Le facteur humain aggrave le tableau. Lors de simulations de phishing dans des entreprises ivoiriennes, Babel Balsomi a relevé un taux de clics sur des liens malveillants dépassant régulièrement 70 à 80 % des employés testés. Karen Diallo l’avait dit autrement, au CAF 2025 : en cybersécurité, le premier maillon faible, c’est l’humain. Les deux femmes ne se citent pas. Elles décrivent la même réalité.

La hackeuse éthique pointe par ailleurs du doigt une fragilité que la stratégie officielle n’adresse pas encore. Les start-up ivoiriennes accèdent désormais aux marchés publics, ce qui constitue précisément un des leviers mis en avant par Kounandi Coulibaly. Mais en se connectant aux systèmes d’information de l’État, ces jeunes structures souvent peu équipées en matière de sécurité ouvrent des brèches involontaires.

« Elles deviennent des vecteurs d’accès pour des attaquants qui ciblent l’administration par rebond. J’ai documenté ce type de schéma en Côte d’Ivoire », affirme-elle. Ce mécanisme qui consiste à attaquer une cible protégée via un prestataire moins sécurisé, porte un nom dans le milieu : supply chain attack.
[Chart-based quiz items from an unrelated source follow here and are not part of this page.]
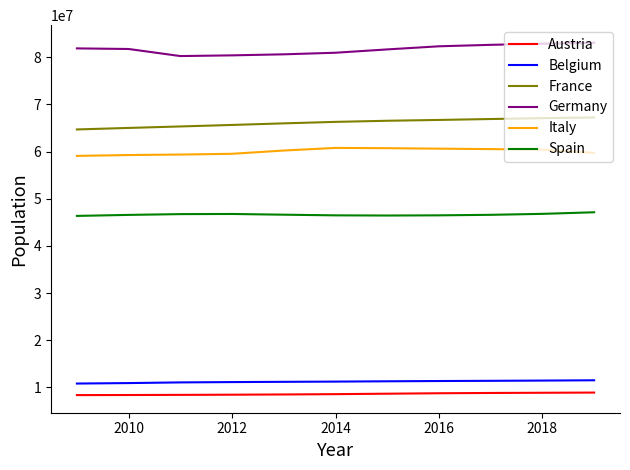

What is the lowest value of the Germany series?

80274983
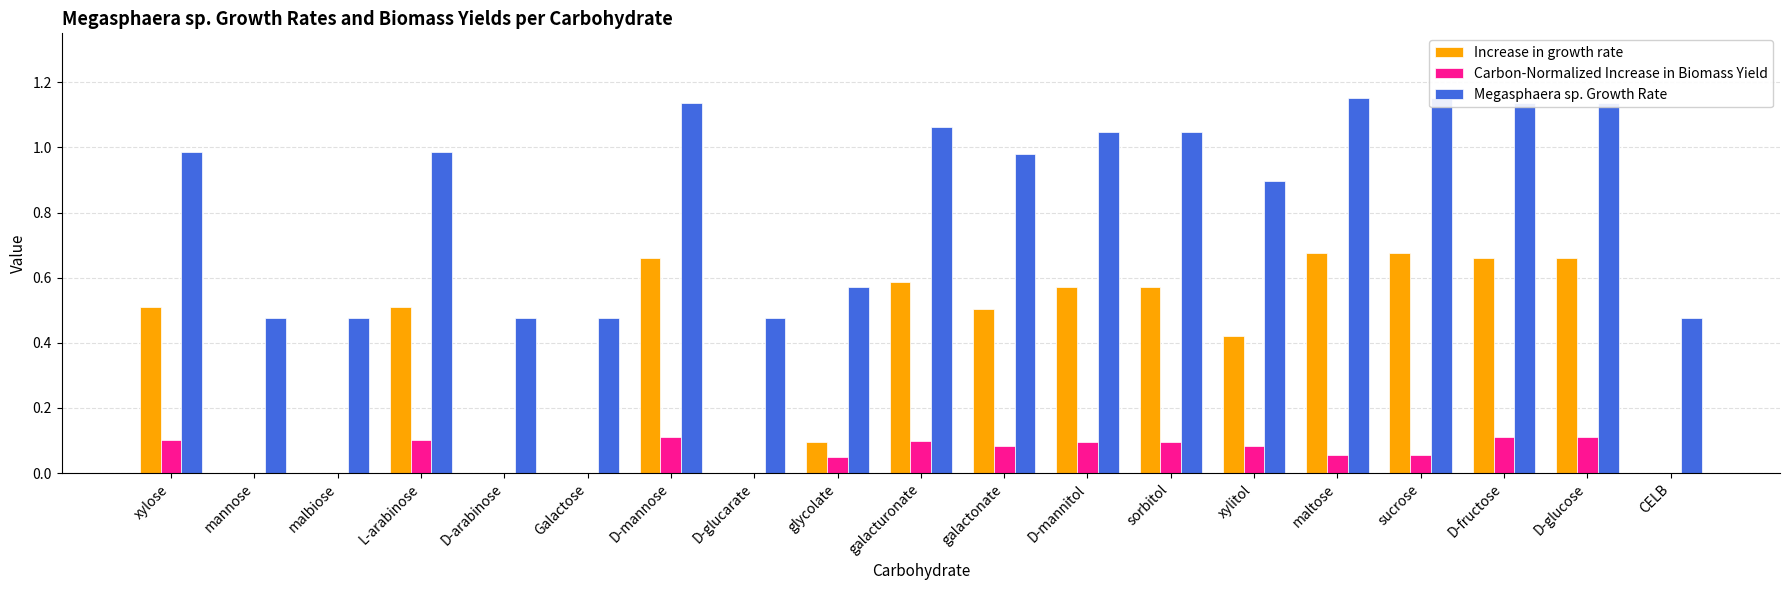

What is the value of the Carbon-Normalized Increase in Biomass Yield bar at the 1st from the left?

0.1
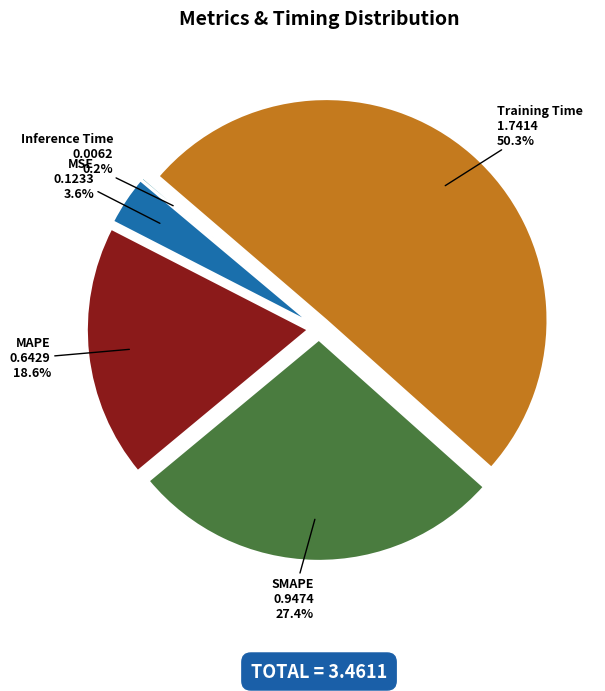

True or false: Training Time accounts for 50% of the total.

True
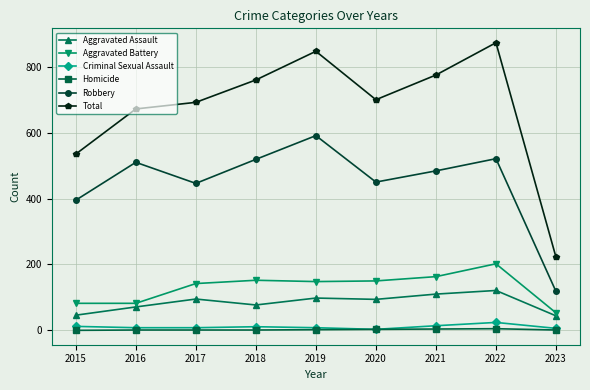

What value does the Criminal Sexual Assault series have at 2021, to the nearest 10?

10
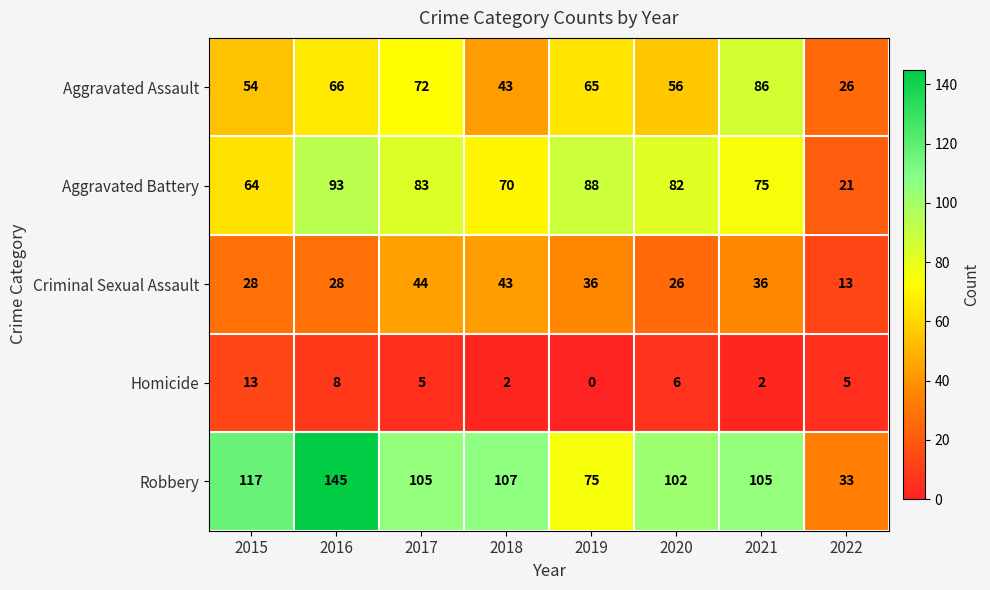

Is it true that Robbery equals 75 at 2019?

True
C’est l’une des formes d’intrusion les plus difficiles à détecter et les plus dévastatrices.

Quand l’IA devient aussi une menace

Alors que la Côte d’Ivoire envisage de déployer l’IA dans des secteurs critiques, il faut souligner que cet outil est aussi le carburant des menaces que ce déploiement doit affronter. Les attaques sont plus sophistiquées, plus rapides, plus difficiles à anticiper. Chaque nouveau service numérique déployé élargit mécaniquement la surface menacée. La SNIA 2030 identifie elle-même parmi ses principes directeurs, la « sécurité et souveraineté numérique », et reconnaît des lacunes importantes dans le cadre légal existant, notamment en matière de transparence algorithmique et de gestion des données.
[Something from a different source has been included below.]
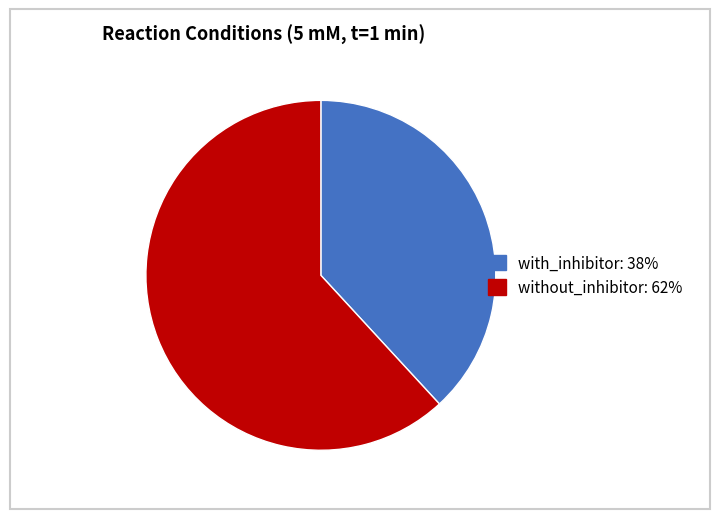

True or false: with_inhibitor accounts for 38% of the total.

True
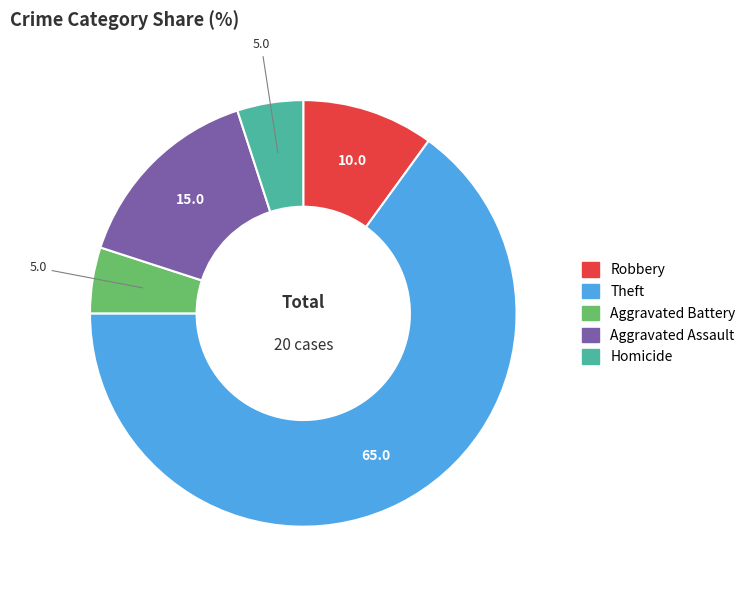

Count the number of slices in the pie.

5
Babel Balsomi ne plaide pas contre l’accélération. « Le déploiement de l’intelligence artificielle en Afrique est une opportunité historique, et elle doit être saisie maintenant. Pas dans cinq ans ». Cependant, elle pose une condition : aucun déploiement dans un secteur critique sans audit de sécurité préalable rendu obligatoire. « La digitalisation sans cybersécurité, c’est une ville que l’on bâtit sans portes ni serrures. Plus elle grandit, plus elle est exposée ».